Whole building non-residential hourly energy meter data from the Great Energy Predictor III competition
https://www.budslab.org/
Other
186 stars 71 forks source link

Create 'raw' and 'cleaned' version of data #11

Closed cmiller8 closed 4 years ago

cmiller8 commented 4 years ago

It would be good to add to the documentation the differences between the raw, cleaned and processed folders in the wiki

image

cmiller8 commented 4 years ago

Is there a notebook that converts between raw and cleaned in this repository? What do we use the cleaned data for again?

If it's in the internal use only github repository, then let's remove the raw data set so this repository gets a little smaller.

It looks like this notebook converts the raw files into one big file. We might remove that big file -- users can create that file on their own machines using the notebooks. The size of the repository could be reduced quite a bit I think...

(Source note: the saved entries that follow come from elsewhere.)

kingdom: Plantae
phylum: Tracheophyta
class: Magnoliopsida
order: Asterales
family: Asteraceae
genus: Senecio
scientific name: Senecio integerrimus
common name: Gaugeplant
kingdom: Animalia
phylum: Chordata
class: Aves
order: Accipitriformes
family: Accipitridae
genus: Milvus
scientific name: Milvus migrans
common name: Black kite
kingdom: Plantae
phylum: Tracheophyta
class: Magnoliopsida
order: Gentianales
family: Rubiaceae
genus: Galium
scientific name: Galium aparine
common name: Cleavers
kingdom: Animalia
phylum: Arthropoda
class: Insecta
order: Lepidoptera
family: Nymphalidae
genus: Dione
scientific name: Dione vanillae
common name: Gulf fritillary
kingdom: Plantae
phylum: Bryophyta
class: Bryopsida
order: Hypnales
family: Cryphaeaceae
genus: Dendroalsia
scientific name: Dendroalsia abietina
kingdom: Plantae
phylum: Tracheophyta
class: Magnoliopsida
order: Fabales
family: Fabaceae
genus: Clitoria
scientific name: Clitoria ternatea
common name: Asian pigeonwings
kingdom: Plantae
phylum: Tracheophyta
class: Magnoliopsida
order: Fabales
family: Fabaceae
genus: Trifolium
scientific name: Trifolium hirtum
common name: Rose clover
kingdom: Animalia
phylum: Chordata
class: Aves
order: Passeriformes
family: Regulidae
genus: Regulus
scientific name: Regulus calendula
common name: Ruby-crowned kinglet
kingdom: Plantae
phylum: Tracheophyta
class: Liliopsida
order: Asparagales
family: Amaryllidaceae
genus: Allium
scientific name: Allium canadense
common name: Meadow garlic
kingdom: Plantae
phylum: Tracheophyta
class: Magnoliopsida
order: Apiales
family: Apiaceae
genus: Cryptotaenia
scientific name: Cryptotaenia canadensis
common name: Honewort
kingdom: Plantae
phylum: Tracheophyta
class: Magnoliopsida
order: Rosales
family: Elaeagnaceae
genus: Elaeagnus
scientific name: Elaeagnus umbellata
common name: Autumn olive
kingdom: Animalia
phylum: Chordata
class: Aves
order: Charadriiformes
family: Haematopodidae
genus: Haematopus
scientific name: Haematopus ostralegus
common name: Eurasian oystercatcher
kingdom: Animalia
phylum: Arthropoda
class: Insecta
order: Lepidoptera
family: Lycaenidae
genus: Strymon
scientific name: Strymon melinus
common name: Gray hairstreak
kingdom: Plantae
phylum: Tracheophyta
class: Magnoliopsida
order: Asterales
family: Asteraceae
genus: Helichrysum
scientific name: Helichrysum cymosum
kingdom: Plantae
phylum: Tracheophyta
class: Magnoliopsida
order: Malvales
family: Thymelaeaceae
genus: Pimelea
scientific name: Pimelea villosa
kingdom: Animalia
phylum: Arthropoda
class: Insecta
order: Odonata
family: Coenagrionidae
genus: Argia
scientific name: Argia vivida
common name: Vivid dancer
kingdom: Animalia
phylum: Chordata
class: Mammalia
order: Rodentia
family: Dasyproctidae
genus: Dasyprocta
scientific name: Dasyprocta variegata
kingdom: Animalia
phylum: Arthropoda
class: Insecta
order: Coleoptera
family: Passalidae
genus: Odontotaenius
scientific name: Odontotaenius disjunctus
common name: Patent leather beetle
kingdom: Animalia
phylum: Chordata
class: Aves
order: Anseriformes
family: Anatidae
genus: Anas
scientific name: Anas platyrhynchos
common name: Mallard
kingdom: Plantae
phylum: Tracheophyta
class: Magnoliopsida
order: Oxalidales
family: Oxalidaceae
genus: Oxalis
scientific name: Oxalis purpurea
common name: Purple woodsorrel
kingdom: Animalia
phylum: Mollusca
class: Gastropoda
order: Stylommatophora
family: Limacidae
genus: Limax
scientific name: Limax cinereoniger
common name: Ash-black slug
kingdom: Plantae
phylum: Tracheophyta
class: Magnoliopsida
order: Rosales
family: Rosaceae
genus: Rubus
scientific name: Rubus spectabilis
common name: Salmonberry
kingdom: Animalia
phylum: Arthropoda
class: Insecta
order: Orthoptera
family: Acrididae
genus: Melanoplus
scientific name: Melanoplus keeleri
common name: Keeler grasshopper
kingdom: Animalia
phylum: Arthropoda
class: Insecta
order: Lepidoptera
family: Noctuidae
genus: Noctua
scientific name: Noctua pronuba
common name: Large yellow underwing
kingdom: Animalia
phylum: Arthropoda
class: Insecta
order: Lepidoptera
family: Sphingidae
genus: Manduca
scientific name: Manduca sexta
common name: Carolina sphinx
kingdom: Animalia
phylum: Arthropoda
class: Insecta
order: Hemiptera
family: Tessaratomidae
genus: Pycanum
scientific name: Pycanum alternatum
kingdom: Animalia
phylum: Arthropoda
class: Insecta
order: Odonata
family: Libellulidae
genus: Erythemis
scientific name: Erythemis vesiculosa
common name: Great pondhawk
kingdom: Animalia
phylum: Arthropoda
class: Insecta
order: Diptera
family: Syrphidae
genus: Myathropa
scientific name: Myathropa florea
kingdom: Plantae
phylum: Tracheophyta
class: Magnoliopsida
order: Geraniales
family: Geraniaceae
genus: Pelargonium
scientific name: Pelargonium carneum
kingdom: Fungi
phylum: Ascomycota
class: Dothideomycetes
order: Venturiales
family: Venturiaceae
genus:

cmiller8 commented 4 years ago

I think I found a clue about the cleaned data folder - it looks like you used to have these files excluded:

image

And it looks like you use the cleaned files in your model prototypes. It would be good to have the code that converts the raw files to cleaned, but don't include those cleaned files or the combined file in the repository. People who fork the repository can creat those aggregated files on their own with the notebook. This can reduce the size of the repository significantly I think.

anjukan commented 4 years ago

Is repository space an issue? I think we should include the cleaned aggregate data. A lot of users will be happy to go with the preprocessing and cleaning we have employed and dive straight into the data. I'm not it makes sense for users to have to go through the processing and cleaning steps themselves (if this is not something they are interested in)?

ponybiam commented 4 years ago

I have just uploaded those cleaned datasets, I will write the difference in the documentation.

processed folder will be empty, and I think we could leave screeening or cleaning, only one of the folders.

cmiller8 commented 4 years ago

I think we should try to get the Github repository as small as possible. Please include the code to convert the raw data to the clean and screening data sets, but don't include them in the repository. People can create them from the raw data if they'd like and then perform the other functions, we just need to document that.

Let's instead put the cleaned files on the Kaggle Data page -- if people don't want to clean the raw data from the github repository, then we can guide them to that page (yet to be made)

ponybiam commented 4 years ago

I'm removing cleaned and screening data sets from the repository.

cmiller8 commented 4 years ago

Let's try to get this process documented clearly and then we can close this issue.

I will create the Kaggle data page and post it on the wiki and the readme.md

ponybiam commented 4 years ago

In this wiki page is explained what each folder contained. We can link it to the Kaggle data page once is created.

cmiller8 commented 4 years ago

As discussed today in the call:

Create a raw version of the data that is most similar to the Kaggle competition data and also a cleaned version that has all the conversions, outliers removal, and buildings removed with too little data.

cmiller8 commented 4 years ago

Only have one version of weather

ponybiam commented 4 years ago

As we concluded in our meeting, these will be the data sets in this repository:

ponybiam commented 4 years ago

Data sets were created and are in the repository, wiki was updated based on these changes.